Segment Open

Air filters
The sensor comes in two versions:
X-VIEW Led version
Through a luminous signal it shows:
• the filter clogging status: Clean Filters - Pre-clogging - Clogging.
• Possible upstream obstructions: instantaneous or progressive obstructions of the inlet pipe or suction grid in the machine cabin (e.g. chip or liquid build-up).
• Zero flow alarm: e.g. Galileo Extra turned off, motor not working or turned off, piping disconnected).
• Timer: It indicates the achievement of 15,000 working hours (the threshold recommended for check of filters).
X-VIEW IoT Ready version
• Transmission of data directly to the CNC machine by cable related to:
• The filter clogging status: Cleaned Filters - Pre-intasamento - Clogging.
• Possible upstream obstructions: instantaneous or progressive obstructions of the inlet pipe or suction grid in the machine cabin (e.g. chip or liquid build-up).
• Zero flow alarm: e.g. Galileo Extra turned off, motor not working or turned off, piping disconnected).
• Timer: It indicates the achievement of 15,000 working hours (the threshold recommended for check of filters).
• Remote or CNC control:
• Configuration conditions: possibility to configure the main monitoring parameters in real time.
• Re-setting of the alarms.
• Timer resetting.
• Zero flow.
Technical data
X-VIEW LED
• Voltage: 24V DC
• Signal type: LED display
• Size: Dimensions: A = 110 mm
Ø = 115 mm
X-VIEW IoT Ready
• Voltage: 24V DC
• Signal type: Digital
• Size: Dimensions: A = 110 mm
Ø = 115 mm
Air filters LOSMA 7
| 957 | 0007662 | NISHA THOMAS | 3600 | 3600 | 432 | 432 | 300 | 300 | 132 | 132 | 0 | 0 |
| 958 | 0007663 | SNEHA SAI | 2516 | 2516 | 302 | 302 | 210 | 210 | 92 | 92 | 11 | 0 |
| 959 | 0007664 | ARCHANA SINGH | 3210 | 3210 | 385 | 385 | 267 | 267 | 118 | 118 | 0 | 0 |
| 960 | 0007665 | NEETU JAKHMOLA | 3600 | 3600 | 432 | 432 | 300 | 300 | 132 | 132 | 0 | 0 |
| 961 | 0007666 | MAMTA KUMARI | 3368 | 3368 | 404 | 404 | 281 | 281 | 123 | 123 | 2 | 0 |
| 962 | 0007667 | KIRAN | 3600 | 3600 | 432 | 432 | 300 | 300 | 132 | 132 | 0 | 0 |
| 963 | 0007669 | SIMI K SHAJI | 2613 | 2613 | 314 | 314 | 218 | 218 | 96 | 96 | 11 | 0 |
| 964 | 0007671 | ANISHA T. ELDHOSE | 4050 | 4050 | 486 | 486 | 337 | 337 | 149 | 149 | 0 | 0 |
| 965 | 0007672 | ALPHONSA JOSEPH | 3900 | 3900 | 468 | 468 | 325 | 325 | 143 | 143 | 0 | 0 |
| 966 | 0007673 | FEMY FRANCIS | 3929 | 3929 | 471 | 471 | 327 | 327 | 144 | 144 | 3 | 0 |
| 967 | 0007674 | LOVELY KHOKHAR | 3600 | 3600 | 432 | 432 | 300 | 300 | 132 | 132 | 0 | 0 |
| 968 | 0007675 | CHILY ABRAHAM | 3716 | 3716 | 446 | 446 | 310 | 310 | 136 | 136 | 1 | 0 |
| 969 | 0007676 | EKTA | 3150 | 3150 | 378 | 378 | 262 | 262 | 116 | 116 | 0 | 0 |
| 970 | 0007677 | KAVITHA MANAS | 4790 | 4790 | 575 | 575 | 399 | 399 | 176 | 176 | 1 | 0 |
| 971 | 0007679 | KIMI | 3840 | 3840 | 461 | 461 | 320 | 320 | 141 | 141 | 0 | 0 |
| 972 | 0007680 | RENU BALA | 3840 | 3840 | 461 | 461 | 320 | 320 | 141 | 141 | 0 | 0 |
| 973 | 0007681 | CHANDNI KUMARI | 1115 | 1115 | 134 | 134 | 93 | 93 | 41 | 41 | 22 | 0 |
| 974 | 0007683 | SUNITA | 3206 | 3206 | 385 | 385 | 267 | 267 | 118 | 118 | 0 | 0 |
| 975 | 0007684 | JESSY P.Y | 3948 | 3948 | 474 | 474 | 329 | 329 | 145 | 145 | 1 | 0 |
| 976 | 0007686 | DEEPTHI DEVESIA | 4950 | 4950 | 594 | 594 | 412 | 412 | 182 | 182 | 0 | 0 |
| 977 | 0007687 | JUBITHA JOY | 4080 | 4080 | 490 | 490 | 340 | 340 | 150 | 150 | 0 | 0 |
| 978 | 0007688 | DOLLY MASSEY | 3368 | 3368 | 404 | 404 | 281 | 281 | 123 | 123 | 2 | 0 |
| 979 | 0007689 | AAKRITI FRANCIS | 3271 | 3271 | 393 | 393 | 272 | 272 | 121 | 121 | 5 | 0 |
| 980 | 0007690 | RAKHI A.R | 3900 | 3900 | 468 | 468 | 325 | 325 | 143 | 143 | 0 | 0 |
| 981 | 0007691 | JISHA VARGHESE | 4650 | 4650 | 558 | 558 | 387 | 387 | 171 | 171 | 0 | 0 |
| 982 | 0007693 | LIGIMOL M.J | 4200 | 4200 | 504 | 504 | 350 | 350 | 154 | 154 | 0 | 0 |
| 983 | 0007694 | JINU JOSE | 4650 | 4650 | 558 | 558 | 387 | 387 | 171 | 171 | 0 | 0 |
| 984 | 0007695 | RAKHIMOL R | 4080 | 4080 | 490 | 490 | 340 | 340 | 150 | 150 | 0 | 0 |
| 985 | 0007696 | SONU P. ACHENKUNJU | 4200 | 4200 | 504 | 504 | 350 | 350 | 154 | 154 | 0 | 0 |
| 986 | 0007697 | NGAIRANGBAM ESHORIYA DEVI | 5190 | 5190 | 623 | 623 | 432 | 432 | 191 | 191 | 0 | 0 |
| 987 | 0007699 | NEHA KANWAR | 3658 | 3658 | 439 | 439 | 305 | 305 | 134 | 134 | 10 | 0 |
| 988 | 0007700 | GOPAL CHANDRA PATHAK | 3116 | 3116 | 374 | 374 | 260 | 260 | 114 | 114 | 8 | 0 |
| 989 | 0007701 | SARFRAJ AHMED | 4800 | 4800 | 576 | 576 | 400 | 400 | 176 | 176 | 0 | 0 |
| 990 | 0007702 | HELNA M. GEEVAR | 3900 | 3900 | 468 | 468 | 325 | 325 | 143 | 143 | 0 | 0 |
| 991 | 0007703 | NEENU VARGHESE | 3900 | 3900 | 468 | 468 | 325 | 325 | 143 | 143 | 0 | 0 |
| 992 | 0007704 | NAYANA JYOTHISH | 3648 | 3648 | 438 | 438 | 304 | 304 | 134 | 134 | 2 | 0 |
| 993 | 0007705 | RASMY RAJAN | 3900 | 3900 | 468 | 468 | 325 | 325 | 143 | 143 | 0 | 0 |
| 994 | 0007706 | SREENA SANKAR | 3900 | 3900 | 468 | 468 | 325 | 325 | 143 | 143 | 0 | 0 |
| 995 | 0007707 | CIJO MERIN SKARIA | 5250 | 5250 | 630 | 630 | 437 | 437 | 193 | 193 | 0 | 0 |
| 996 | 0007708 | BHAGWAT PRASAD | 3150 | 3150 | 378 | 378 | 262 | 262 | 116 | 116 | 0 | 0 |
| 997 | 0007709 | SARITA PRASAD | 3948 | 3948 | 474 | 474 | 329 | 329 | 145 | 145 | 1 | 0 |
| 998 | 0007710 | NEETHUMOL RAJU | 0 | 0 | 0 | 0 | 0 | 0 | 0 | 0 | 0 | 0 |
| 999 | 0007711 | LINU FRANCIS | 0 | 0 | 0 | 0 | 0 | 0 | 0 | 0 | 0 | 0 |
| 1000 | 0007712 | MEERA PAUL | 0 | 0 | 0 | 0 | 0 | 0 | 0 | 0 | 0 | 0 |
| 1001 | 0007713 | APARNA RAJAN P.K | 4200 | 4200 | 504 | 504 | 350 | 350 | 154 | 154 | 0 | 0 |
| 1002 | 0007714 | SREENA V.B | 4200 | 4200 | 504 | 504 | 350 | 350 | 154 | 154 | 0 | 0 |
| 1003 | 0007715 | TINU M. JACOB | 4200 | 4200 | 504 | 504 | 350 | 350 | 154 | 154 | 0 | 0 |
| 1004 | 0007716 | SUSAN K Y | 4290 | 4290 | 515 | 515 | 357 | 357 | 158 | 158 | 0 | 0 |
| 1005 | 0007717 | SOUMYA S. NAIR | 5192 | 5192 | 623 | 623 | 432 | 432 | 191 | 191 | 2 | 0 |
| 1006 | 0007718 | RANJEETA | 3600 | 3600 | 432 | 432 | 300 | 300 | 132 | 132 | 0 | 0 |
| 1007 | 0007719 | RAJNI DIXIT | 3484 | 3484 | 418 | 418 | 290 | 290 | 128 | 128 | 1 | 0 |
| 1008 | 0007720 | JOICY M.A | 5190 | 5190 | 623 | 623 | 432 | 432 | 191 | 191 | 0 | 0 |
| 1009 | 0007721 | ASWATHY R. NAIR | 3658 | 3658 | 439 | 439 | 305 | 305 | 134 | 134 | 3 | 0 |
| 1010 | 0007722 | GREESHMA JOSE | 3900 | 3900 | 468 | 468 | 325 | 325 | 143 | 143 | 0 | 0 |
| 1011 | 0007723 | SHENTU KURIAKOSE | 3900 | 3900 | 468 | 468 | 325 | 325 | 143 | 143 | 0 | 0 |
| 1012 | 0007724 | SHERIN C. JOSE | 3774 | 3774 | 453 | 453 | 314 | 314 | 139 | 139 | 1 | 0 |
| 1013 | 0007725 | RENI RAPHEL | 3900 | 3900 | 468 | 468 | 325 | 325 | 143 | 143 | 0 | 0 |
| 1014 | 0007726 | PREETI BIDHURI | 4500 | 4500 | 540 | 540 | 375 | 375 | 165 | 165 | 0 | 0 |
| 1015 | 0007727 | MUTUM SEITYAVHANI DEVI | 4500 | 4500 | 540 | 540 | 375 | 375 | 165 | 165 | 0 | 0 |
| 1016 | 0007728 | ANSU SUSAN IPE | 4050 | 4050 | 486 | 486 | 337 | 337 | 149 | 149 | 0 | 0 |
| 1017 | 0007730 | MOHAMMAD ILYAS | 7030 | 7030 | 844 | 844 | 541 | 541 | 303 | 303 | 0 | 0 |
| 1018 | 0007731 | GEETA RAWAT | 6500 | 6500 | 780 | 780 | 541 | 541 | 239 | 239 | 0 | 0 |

Segment Closed

Look for "RAJAN" in each line of the material, then copy the lines where it is found.

▸ **Output for this task**:
| 993 | 0007705 | RASMY RAJAN | 3900 | 3900 | 468 | 468 | 325 | 325 | 143 | 143 | 0 | 0 |
| 1001 | 0007713 | APARNA RAJAN P.K | 4200 | 4200 | 504 | 504 | 350 | 350 | 154 | 154 | 0 | 0 |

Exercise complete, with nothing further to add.